Although a therapeutic response to sirolimus was reported for half of the patients, the qualitative responsiveness was low, with partial response only, and considered minor for 4 patients, with heterogeneous time to treatment response. AVMs were treated at advanced stages (≥ stage II in all patients), so these results cannot be extrapolated to patients with early-stage AVM.

To our knowledge, among more than 100 vascular malformations treated with sirolimus reported in the literature, 6 were extracranial AVMs (9, 10, 12, 15).
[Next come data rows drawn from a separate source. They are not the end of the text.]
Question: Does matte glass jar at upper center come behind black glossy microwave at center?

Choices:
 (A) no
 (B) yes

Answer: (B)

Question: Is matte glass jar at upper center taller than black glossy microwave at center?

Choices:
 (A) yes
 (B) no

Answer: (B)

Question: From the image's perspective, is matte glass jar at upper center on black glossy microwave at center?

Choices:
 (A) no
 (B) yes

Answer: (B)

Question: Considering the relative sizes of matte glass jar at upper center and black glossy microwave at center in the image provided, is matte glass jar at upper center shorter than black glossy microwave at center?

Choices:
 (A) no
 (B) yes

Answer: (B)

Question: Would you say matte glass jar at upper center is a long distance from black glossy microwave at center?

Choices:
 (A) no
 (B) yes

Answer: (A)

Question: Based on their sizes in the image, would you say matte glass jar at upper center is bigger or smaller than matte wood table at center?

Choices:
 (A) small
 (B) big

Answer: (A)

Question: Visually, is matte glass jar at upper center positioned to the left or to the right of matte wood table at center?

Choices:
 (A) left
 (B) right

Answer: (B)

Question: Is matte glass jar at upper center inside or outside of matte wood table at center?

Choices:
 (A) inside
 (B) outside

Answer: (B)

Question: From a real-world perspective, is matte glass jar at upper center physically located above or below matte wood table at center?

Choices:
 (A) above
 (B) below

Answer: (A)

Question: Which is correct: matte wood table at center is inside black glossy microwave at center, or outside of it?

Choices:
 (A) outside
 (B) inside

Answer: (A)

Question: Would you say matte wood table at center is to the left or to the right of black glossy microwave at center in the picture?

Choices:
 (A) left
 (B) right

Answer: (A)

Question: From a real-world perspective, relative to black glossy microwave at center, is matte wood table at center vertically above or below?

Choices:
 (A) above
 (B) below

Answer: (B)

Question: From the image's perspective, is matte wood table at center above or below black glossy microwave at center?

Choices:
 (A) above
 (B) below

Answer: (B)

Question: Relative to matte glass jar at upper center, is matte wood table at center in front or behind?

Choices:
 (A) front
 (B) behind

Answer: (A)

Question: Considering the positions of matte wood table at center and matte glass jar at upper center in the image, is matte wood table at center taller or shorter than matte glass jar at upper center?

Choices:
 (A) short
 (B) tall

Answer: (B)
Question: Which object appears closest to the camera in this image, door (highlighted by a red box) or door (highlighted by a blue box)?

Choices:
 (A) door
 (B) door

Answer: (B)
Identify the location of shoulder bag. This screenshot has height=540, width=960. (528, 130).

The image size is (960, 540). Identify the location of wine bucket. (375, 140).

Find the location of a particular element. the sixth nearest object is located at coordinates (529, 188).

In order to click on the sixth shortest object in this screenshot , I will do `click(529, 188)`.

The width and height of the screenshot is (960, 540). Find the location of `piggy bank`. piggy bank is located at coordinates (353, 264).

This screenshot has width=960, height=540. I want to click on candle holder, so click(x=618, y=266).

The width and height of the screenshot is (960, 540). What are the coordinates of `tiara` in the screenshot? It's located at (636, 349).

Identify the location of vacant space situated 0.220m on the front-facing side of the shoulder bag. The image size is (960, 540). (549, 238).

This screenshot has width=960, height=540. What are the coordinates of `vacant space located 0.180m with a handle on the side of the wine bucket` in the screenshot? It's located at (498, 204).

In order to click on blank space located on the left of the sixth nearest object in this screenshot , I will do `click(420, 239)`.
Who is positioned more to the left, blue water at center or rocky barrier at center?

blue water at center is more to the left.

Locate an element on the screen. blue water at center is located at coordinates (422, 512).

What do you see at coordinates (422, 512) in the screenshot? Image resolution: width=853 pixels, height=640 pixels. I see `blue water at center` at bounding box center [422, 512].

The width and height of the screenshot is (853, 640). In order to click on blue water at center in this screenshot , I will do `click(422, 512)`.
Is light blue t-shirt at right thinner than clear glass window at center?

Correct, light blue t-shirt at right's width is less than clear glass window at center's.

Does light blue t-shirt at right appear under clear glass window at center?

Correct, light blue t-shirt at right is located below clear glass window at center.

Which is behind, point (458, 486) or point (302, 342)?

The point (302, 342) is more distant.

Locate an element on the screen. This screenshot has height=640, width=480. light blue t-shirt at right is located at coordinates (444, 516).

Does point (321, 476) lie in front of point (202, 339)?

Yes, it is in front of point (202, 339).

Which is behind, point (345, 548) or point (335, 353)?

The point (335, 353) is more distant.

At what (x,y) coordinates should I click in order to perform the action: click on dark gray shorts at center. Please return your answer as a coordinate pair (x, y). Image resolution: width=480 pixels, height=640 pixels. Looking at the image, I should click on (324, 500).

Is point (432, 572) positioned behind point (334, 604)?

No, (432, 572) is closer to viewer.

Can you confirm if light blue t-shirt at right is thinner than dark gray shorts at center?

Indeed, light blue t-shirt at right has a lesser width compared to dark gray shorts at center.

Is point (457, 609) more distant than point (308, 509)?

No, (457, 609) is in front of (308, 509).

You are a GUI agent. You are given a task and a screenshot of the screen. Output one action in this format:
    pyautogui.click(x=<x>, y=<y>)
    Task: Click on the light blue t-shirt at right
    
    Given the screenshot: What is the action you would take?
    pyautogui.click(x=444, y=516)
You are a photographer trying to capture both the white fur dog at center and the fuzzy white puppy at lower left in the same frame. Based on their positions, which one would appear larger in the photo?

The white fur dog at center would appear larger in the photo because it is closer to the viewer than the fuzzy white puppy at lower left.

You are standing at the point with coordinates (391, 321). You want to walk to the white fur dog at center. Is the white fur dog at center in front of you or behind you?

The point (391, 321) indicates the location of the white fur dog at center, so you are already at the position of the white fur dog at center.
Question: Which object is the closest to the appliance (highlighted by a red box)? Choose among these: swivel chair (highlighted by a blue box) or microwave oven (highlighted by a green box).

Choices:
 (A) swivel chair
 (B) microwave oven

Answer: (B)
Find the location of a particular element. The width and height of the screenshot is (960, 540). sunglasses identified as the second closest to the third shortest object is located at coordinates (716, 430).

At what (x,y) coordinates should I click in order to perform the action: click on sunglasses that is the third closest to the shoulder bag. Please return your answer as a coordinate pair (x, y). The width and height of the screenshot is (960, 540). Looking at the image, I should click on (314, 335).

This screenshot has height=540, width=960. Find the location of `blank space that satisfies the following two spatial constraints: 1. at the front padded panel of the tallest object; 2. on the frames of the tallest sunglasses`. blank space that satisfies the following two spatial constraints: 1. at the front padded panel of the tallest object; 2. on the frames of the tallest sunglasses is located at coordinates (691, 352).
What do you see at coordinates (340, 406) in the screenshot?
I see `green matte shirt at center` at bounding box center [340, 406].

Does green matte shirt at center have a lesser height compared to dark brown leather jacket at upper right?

Their characteristics are summarized in Table II. In the 6 cases, efficacy of sirolimus was heterogeneous (partial response in 3 cases, no response in the 3 others). The criteria for assessing efficacy were based on symptoms (pain), physician assessment of the decrease in volume AVM and/or imaging; time to assessment ranged from 1 to 6 months. The starting dosage of sirolimus was close to ours and was homogeneous in the 6 cases (1.6 mg/m2/day); however, the target levels of serum sirolimus were slightly higher in the 3 cases showing partial response. We hypothesize that this slight difference in dosage was not significant and was not responsible for the difference in response to treatment because as in other VMs, target levels of about 5 ng/ml seem efficient (9, 10). The reason for the efficacy of sirolimus in some cases is more probably linked to differences in molecular basis. In all AVMs for which sirolimus seemed efficient, the AVM was associated with phosphatase and tensin homolog (PTEN) hamartoma syndrome. PTEN is a strong inhibitor of the PI3K-AKT-mTOR pathway and its mutation allows for uncontrolled activation of the pathway leading to the development of hamartomas (16). Sirolimus would partially restore control over the pathway.

Table II. Characteristics of patients with arteriovenous malformation (AVM) and response to sirolimus in previous publications

In sporadic AVMs, as in the 10 cases we report, somatic variants of several genes of the renin-angiotensin system–mitogen-activated protein kinase (RAS-MAPK) pathway were recently identified (17, 18). This pathway interacts via RAS with the PI3K-AKT-mTOR pathway; while inhibiting the latter, sirolimus may lead to overactivation of the RAS-MAPK pathway, which explains the clinical worsening we observed. Thus, therapies targeting the RAS-MAPK pathway might have potential for superficial AVMs (18).


Sirolimus was only slightly efficient in half of our patients with AVMs. None of our 10 patients experienced severe side effects. New drugs targeting other pathways need to be developed for this rare and aggressive condition.